Experiments are now underway in the US to determine how many bacterial generations separate the anthrax being used in the attacks from the most closely related strains in a reference collection of anthrax, which includes the US weapons strain.

If the number is very small, and the anthrax closely resembles the weapons strain genetically, it could be a leftover from weapons production before 1969.

If, however, the bacteria have gone through many cell divisions since the most closely related strain was frozen, they might have been produced more recently. That would mean someone has obtained not only a virulent strain of anthrax, but the know-how to turn it into what was probably the most sophisticated anthrax weapon ever produced. 16:04 29 October 01

-- PHO (owennos@bigfoot.com), October 30, 2001

Answers

The fact that a mixture, big spore, little spore, would indicate that terrorists of some origin got their hands on some anthrax, didn't know how to mill it properly, and, therefore, got this mix. The result being some skin infections, some lung.

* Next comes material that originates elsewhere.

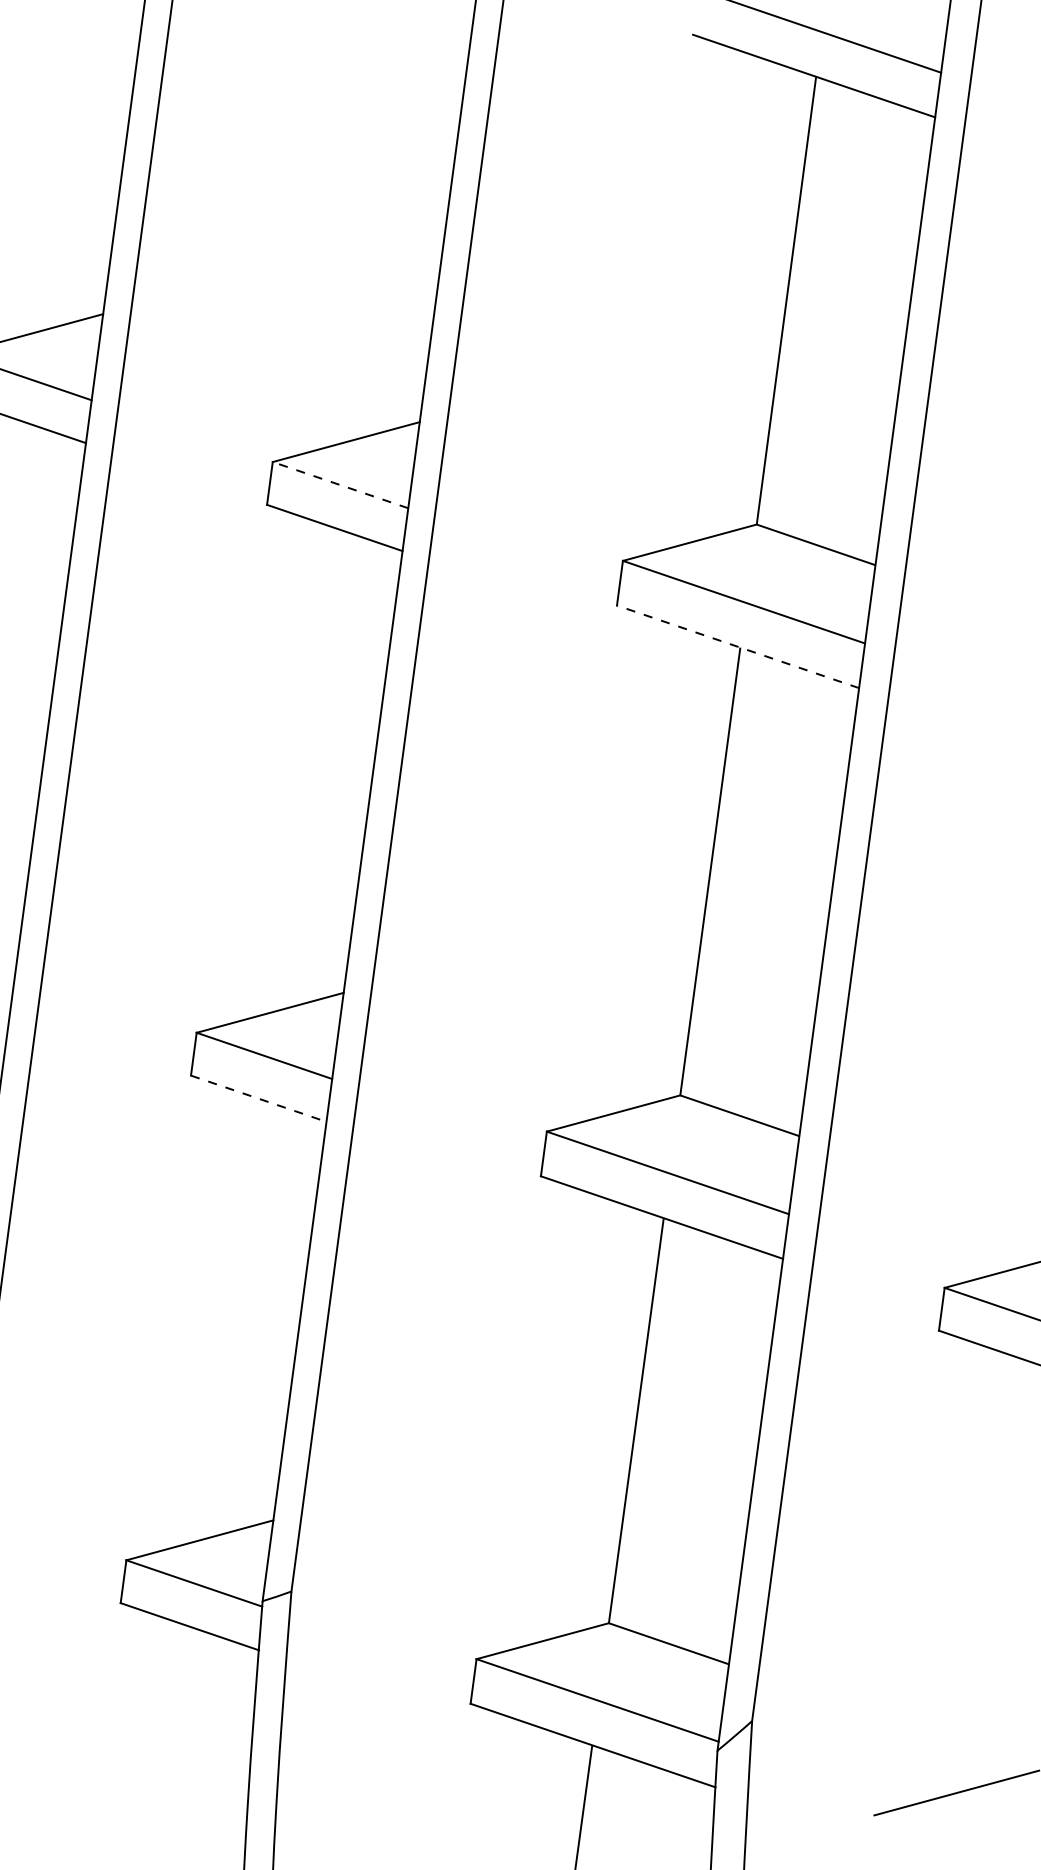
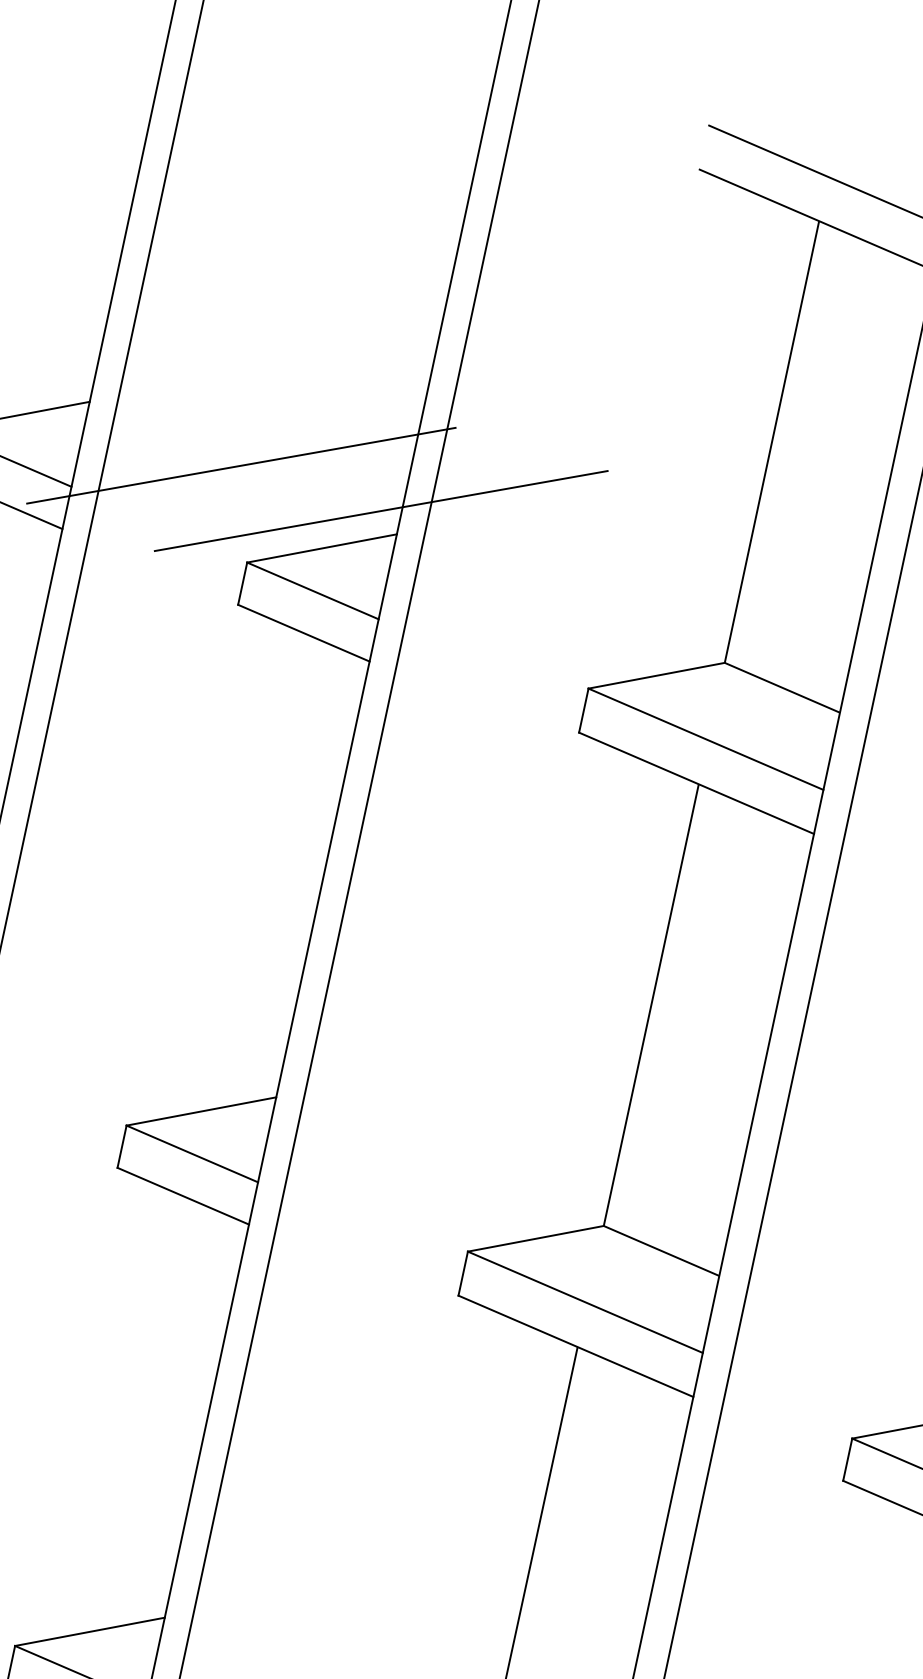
line: (258, 365) -> (240, 465), added
line: (401, 400) -> (380, 511), added
line: (340, 485) -> (312, 591), dashed -> solid
line: (738, 646) -> (697, 783), dashed -> solid
line: (258, 1098) -> (183, 1195), dashed -> solid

-- Loner (lonert@bigfoot.com), October 30, 2001.

Actually, the data being tossed around in public seem to point in any direction one chooses, depending on which details are credible.

The Washington Post also seemed to destroy the claim -- maybe -- that bentonite (an aluminum-containing clay that the Iraqis played with) was used to "weaponize" the anthrax spores. USAMRIID is saying that no aluminum was present in the samples (ruling out bentonite) but that silica was. Silica had been used by the U.S. to "weaponize" tularemia, they say, but not for anthrax.

(Note that bentonite however is widely used for other purposes and a major source of the material worldwide is Wyoming, USA -- so even finding it wouldn't prove it came from the Iraqis. Minor impurities in minerals such as bentonite and silica can help point to their geographic origins, for what that is worth.)

So who knows. The thing about scientific knowledge is that anyone can try it once they know the secret. It helps a little in pointing in a particular direction, but doesn't really *prove* anything one way or another.